**Directions for this task:** In the album review below, where were the recordings on these three CDs made?

**Study text:**
表演者: The Milo Fine Free Jazz Ensemble

专辑类型: Box set

介质: 3xCD

发行时间: 1998-9-25

唱片数: 3

出版者: Shihshihwuai

条形码: 0786497391127

专辑简介


The ubiquitous multi-instrumentalist Milo Fine gives us three CDs' worth of recordings from two nights of concerts in 1998 at Augsburg College in Minneapolis, MN. Fine's music is always self-indulgent, and almost always pretentious. That said, depending on the people he's playing with -- in this case the settings are trios and quartets -- he can either dazzle the imagination or bore one to tears with equal aplomb. Thankfully, most of the material on the Milo Fine Free Jazz Ensemble's Surges/Suspensions, Comme Toujours, falls into the former category. Forgoing his usual fury-in-a-teacup beginning, the improvisations here are built from stark elements and miniscule tonal clusters. The sonorities that surrey forth become the building blocks of horizontal rather than vertical ideas, making for a wider, non-hierarchical sonic palette to extract a communicable language from.
  It would be deplorable in this case to go through individual cuts, since none of them have names or numbers, just the initials of who played between each separation on the disc. But given the colors available, it should be noted that guitarist Steve Gnitka; tenor sax and woodwind man Scott Newell; trumpeter John O'Brien; pianist and synthesist Jason Shapiro; and percussionist Elliot Fine; join Fine -- on his usual array of pianos, marimbas, electronics, and clarinets -- for a ride into the dark night of the stage. What begins to transpire -- on record at least; since these performances are edited there is no way to tell what really happened -- is a kind of paradigmatic metalanguage that musically validates itself as it gets more intricate, more abstract, and further away from a definable center.
  The plops, blips, growls, whispers, sniggers, and snorts from the various instruments do come together; not as some precocious, self-indulgent, private joke, but as a multivalent utterance where ideas are given the same weight as their execution. Timbral syntax is created breath-by-breath, note-by-note, as embouchures shift, wax, wane, and ultimately disappear into the next stream of music.
  The microtonal aesthetic pursued by Fine and his compadres here is one rooted deeply in Joe Maneri's pantheon of sonic images, and in particular, his axiom that no musical shape or image can be fixed: so why try? Why not attempt to root sound in itself and let the outside world -- particularly the genres in which music gets defined, like "jazz" or "avant-garde" -- come calling and determine the image or images. Structure them in an ever-present future where what may come to pass already has and then use whatever force necessary to put that across. There aren't scalar or intervalic inventions in Fine's music on these three CDs (much less notions of melody or conventional harmony based on the pentatonic scale).

**Supplied information:**

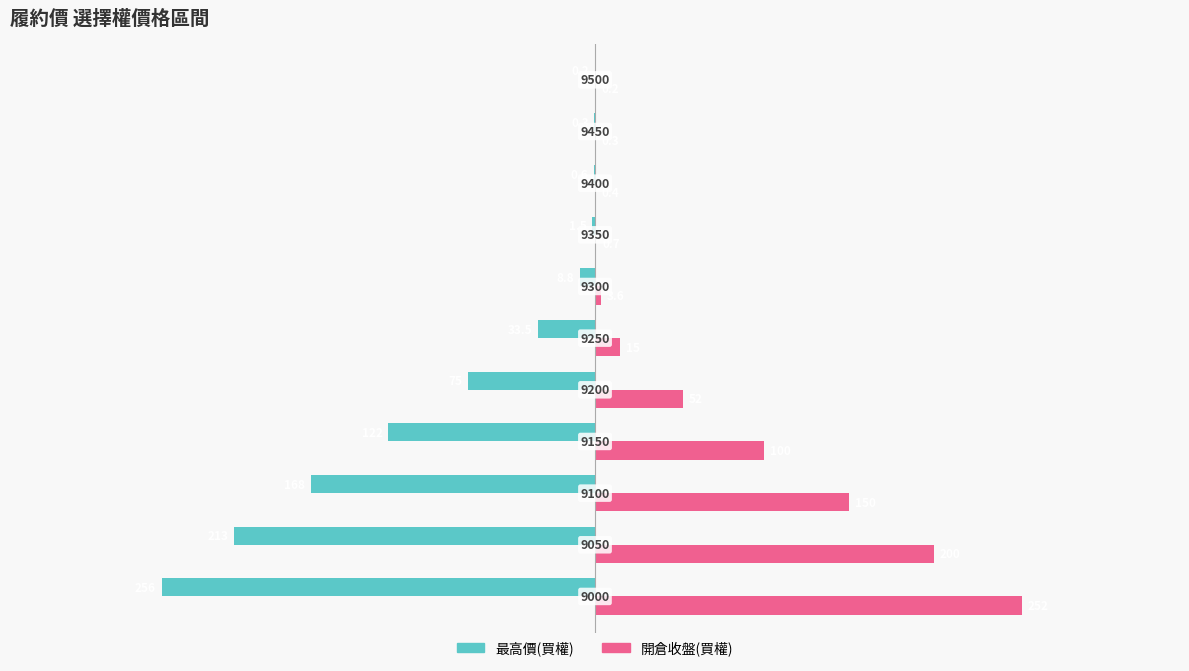

What are all the series names shown in the legend?

最高價(買權), 開倉收盤(買權)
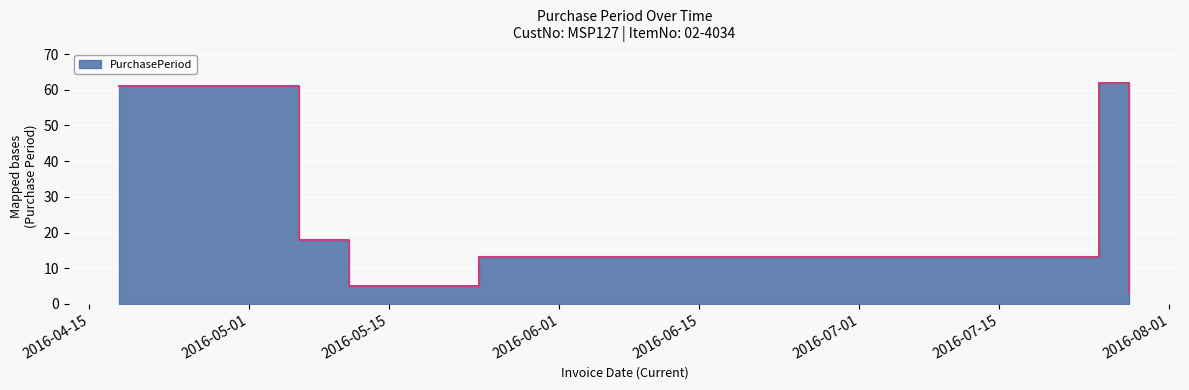

What is the label of the 3rd point from the left?

2016-05-11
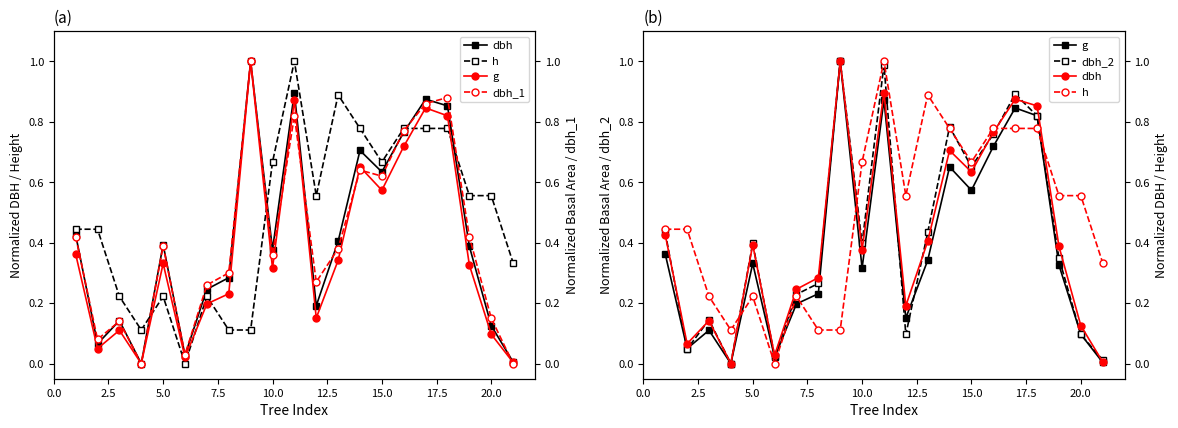

At how many categories does at least one series exceed 0?

21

**Written solution:** At Augsburg College in Minneapolis, Minnesota, during two nights of concerts in 1998.